LIBERTY, Mo. -- You might not think your kids could have high cholesterol. But a new government report finds one in five children and teens has a cholesterol problem.
The Tucker brothers, Hunter and Peyton, try to stay active whether it's at Liberty High School or in the great outdoors. It's one way they're fighting a silent enemy.
"My dad's side has a long history of it and stuff," said Peyton.
Hunter added, "It's tough taking it serious all the time because there's a lot of food that you want to eat."
Both boys have high cholesterol that puts them at higher risk for heart attacks and strokes earlier in life.

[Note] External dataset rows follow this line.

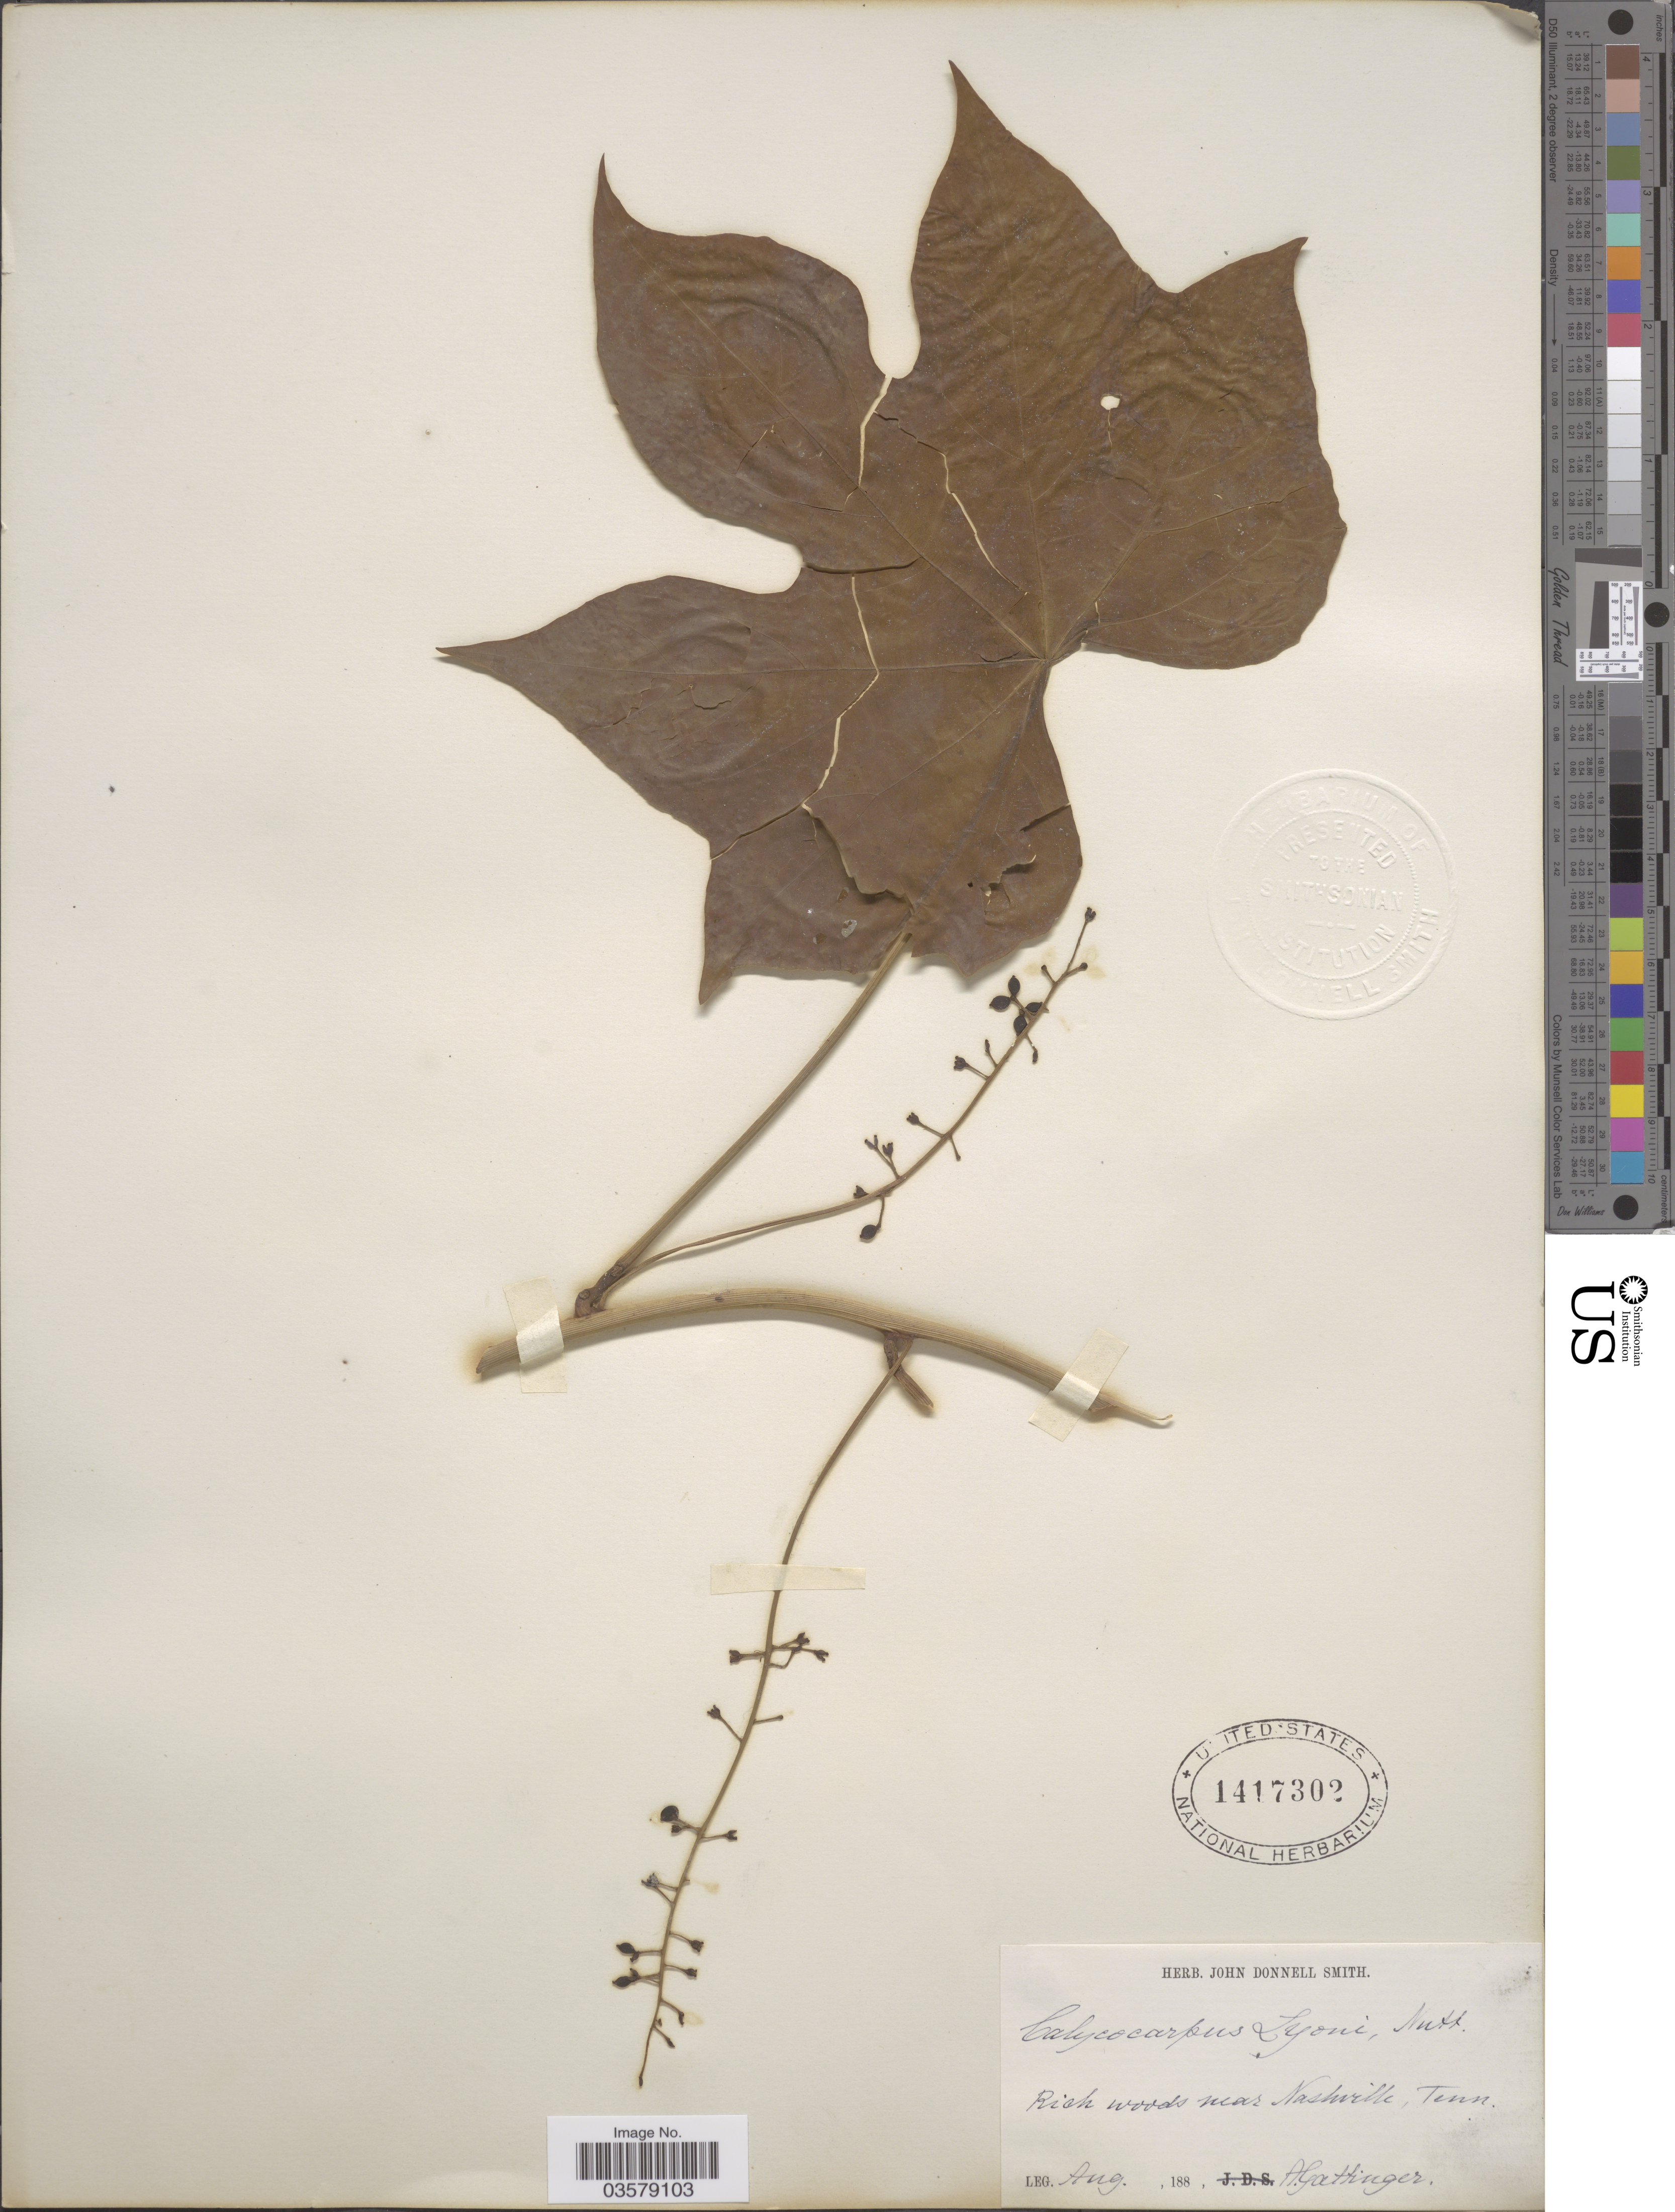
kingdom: Plantae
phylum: Tracheophyta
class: Magnoliopsida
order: Ranunculales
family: Menispermaceae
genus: Calycocarpum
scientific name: Calycocarpum lyonii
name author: (Pursh) A. Gray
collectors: A. Gattinger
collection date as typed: Aug. 188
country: United States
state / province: Tennessee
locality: Rich woods near Nashville.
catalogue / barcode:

"Their uncle just had a heart attack at 53 so you know, it's a big deal," said their mother, Lynn Tucker.
Heredity is one huge factor. But doctors say the obesity epidemic is also behind the new numbers showing one in five kids has a cholesterol problem.
They say increased screening is a factor, too. The nation's pediatricians have new screening recommendations.
"Every child should be screened at 9 to 11 years of age and again from 17 to 21 years of age regardless of risk factors," said Dr. Jonathan Wagner of Children's Mercy Hospital.
Dr. Wagner says when the numbers are high, exercise and changes in eating habits are the first treatments. But he says at least 200,000 kids in America have levels so high they need statin medicines. The effects of statin use over many decades aren't known yet, so Children's Mercy is doing research.
"To get them that just-right dose medication tailored to the individual patient," said Dr. Wagner.
The Tucker brothers haven't had to go on statins yet. They visit Children's Mercy twice a year to get their numbers checked and to get advice on diet and exercise.
"I don't want my son having a stroke at 17 or 20 or having a heart attack. Because if we don't monitor it those are the possibilities," said Lynn Tucker.
The government report finds kids who are obese are three times more likely to have a cholesterol problem than those of normal weight.